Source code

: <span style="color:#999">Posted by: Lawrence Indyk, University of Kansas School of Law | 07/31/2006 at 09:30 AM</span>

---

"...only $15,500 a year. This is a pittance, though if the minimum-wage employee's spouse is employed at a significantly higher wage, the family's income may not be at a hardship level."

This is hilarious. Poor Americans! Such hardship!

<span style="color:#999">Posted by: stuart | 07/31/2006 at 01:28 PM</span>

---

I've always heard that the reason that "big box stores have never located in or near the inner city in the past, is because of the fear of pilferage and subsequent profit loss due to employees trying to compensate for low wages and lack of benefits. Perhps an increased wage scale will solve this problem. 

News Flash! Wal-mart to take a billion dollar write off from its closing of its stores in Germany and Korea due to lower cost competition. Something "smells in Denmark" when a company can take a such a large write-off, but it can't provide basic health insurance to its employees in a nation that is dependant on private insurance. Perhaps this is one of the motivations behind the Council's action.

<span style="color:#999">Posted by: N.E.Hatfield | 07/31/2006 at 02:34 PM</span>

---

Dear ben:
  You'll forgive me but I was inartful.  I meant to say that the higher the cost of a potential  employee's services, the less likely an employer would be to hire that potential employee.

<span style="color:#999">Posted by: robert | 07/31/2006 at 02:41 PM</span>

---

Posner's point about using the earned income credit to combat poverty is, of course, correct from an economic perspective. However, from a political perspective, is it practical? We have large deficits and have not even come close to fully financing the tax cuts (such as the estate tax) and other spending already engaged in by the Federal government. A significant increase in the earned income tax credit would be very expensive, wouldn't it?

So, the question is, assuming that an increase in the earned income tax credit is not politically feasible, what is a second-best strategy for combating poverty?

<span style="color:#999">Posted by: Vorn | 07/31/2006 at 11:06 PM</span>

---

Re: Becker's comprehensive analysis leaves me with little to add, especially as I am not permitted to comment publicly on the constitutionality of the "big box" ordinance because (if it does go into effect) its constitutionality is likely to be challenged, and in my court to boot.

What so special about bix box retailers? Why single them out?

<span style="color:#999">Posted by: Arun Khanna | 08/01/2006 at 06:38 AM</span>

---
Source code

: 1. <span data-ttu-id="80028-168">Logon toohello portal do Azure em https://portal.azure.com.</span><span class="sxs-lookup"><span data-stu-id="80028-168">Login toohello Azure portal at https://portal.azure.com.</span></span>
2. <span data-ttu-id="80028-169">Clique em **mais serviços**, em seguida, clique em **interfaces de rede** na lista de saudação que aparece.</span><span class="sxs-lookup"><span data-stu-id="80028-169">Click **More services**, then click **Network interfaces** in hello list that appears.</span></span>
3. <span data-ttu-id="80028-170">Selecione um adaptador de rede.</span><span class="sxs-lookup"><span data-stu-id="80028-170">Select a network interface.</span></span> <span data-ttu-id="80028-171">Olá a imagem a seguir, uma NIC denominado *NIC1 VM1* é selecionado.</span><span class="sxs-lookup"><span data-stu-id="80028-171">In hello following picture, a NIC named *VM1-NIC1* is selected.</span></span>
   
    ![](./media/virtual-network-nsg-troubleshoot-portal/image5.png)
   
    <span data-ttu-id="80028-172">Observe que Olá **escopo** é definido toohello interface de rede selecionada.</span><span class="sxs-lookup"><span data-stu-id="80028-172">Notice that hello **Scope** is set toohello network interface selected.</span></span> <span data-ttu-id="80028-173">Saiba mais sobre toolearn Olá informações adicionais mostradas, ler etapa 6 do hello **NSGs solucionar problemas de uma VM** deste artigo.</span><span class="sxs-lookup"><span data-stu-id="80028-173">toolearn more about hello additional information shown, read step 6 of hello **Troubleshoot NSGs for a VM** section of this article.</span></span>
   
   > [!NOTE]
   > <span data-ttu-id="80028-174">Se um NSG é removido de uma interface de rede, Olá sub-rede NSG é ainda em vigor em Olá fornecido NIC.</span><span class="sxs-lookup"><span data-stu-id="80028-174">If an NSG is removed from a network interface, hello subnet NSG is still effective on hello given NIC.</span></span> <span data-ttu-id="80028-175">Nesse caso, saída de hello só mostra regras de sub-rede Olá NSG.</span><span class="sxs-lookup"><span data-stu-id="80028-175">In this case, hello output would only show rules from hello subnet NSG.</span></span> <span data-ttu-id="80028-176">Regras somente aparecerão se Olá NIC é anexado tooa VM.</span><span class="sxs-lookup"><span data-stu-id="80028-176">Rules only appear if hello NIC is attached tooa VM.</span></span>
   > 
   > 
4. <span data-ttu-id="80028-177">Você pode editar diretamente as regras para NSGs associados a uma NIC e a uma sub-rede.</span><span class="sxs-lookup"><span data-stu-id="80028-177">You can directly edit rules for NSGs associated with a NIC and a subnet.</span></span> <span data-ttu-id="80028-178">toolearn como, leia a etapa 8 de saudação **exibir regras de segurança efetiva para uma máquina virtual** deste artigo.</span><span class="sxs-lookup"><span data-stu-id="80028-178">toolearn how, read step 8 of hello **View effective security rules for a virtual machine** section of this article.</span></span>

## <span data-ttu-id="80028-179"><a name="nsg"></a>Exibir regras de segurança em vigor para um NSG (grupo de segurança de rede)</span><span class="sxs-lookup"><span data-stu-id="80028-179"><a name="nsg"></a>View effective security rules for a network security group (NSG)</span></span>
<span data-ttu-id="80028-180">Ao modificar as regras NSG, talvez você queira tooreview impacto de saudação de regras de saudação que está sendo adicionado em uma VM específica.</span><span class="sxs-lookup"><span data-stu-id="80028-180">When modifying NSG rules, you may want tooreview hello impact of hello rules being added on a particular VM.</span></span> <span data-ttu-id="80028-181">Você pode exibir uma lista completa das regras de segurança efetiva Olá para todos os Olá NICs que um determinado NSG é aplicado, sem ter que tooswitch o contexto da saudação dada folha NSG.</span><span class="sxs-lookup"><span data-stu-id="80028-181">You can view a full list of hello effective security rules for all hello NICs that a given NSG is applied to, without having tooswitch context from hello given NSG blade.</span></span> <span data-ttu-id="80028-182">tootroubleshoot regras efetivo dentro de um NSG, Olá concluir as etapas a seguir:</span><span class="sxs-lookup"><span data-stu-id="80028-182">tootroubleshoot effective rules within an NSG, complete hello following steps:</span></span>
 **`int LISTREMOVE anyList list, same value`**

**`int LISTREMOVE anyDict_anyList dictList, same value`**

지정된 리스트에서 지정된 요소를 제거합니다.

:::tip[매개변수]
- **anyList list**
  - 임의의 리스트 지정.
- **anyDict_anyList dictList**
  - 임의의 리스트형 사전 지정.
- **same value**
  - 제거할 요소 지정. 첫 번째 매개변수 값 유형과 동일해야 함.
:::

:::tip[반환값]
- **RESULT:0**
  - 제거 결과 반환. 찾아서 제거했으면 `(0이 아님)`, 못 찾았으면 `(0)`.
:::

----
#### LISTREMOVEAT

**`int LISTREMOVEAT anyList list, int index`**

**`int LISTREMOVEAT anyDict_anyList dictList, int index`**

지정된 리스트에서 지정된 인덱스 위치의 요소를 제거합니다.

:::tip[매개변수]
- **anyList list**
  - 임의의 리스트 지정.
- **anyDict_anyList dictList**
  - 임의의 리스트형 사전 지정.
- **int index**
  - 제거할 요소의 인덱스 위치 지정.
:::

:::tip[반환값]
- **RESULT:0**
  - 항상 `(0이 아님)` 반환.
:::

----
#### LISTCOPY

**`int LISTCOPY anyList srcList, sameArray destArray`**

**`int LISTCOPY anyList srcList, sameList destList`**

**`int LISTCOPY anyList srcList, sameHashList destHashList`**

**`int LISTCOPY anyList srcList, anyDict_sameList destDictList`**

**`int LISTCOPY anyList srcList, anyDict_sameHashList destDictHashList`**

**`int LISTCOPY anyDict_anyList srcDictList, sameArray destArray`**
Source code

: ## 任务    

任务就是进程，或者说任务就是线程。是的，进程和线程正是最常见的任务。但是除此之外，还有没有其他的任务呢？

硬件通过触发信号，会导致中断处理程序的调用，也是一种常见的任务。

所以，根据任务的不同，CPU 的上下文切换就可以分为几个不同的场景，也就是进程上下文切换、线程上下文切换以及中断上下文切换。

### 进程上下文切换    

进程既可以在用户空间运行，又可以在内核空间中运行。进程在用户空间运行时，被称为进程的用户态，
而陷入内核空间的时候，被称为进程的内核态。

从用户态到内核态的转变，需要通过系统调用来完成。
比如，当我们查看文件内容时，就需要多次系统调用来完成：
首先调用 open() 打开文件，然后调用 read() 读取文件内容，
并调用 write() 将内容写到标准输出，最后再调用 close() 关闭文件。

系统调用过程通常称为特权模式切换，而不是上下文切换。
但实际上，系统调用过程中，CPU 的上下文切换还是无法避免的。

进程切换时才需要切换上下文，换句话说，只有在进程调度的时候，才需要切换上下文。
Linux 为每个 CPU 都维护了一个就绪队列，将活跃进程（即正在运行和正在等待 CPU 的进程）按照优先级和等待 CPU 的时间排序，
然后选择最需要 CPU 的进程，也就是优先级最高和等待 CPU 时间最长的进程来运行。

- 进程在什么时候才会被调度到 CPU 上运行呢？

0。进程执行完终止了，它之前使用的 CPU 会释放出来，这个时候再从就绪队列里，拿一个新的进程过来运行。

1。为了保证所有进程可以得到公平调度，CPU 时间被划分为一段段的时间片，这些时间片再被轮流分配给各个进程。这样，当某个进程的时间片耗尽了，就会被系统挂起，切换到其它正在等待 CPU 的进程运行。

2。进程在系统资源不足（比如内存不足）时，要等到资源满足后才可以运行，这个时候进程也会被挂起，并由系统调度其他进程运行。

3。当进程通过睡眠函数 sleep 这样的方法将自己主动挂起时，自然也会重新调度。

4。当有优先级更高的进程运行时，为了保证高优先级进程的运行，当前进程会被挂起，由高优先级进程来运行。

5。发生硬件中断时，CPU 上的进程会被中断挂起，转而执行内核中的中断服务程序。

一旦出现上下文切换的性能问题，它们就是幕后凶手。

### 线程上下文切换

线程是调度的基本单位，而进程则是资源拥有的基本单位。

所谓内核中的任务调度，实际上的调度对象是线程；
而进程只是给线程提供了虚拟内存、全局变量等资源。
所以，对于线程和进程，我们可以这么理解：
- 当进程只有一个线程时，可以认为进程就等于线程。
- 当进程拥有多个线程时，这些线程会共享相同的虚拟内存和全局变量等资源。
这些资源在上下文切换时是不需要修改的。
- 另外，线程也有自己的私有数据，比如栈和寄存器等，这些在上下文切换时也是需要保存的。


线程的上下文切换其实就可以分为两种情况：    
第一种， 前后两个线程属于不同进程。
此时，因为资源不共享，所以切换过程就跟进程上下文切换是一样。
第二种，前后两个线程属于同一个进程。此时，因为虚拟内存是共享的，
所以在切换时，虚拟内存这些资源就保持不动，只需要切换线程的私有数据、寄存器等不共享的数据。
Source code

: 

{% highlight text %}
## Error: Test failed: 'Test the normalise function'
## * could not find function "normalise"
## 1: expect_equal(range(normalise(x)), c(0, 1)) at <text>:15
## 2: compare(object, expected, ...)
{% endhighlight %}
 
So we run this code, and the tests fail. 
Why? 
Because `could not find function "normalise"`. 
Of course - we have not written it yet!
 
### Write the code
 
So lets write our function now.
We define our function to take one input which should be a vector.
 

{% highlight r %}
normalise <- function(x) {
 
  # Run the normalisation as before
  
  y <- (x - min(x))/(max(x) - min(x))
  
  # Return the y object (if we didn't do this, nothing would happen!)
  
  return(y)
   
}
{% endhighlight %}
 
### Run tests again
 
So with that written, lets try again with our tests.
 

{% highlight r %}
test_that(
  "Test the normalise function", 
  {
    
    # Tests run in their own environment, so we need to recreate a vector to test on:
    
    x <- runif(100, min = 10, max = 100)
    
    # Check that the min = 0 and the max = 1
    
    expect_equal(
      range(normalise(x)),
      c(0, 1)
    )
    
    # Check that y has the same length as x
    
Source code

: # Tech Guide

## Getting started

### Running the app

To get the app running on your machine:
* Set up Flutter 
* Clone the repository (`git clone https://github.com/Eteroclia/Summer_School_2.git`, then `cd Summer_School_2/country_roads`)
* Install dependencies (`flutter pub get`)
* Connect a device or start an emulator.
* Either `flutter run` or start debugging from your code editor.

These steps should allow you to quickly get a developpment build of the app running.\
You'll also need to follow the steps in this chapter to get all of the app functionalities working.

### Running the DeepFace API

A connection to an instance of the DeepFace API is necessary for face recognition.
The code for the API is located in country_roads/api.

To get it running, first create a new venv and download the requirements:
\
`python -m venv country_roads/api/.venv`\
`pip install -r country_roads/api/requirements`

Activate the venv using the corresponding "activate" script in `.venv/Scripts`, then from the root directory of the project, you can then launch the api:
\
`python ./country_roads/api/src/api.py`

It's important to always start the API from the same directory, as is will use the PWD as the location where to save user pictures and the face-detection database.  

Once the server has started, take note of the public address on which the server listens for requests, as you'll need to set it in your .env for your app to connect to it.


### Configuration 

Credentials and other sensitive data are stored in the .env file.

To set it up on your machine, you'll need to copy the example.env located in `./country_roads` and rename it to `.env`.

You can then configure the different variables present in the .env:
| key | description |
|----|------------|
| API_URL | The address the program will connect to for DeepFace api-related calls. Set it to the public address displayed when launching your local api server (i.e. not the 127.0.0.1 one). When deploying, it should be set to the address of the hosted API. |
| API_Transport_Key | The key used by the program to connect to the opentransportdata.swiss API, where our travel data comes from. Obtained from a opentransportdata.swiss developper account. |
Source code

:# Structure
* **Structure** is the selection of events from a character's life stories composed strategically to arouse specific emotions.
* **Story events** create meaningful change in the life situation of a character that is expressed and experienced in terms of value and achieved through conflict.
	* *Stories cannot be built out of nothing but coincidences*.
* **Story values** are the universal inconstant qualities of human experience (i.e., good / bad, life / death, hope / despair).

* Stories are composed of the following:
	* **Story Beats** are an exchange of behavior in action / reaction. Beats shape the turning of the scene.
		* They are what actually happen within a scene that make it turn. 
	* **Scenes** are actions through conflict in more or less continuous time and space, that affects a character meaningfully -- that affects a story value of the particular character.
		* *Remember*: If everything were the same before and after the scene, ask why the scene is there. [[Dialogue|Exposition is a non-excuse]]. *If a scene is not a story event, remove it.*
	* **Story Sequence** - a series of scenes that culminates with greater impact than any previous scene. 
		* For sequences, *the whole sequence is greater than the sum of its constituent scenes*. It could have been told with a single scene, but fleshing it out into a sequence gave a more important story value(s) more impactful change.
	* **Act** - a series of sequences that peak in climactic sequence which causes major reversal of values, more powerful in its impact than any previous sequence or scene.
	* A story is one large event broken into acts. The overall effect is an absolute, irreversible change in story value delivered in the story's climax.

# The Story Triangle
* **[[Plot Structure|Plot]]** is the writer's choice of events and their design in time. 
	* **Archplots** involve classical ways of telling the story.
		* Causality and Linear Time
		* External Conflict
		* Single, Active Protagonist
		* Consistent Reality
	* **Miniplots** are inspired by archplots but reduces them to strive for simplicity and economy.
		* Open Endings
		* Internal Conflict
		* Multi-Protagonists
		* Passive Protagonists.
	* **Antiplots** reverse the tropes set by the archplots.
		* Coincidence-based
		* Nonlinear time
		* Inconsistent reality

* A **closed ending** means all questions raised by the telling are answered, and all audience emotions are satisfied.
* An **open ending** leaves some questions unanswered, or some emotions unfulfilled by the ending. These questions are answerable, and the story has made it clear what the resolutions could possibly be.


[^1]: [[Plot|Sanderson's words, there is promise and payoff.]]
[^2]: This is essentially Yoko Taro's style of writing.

---+---

_Written task_
Write out the lines again, starting with the line that contains "at 09:30 AM</span>" and going on through the line that contains "Posner's point about", both of these included.

_Answer box_
: <span style="color:#999">Posted by: Lawrence Indyk, University of Kansas School of Law | 07/31/2006 at 09:30 AM</span>

---

"...only $15,500 a year. This is a pittance, though if the minimum-wage employee's spouse is employed at a significantly higher wage, the family's income may not be at a hardship level."

This is hilarious. Poor Americans! Such hardship!

<span style="color:#999">Posted by: stuart | 07/31/2006 at 01:28 PM</span>

---

I've always heard that the reason that "big box stores have never located in or near the inner city in the past, is because of the fear of pilferage and subsequent profit loss due to employees trying to compensate for low wages and lack of benefits. Perhps an increased wage scale will solve this problem. 

News Flash! Wal-mart to take a billion dollar write off from its closing of its stores in Germany and Korea due to lower cost competition. Something "smells in Denmark" when a company can take a such a large write-off, but it can't provide basic health insurance to its employees in a nation that is dependant on private insurance. Perhaps this is one of the motivations behind the Council's action.

<span style="color:#999">Posted by: N.E.Hatfield | 07/31/2006 at 02:34 PM</span>

---

Dear ben:
  You'll forgive me but I was inartful.  I meant to say that the higher the cost of a potential  employee's services, the less likely an employer would be to hire that potential employee.

<span style="color:#999">Posted by: robert | 07/31/2006 at 02:41 PM</span>

---

Posner's point about using the earned income credit to combat poverty is, of course, correct from an economic perspective. However, from a political perspective, is it practical? We have large deficits and have not even come close to fully financing the tax cuts (such as the estate tax) and other spending already engaged in by the Federal government. A significant increase in the earned income tax credit would be very expensive, wouldn't it?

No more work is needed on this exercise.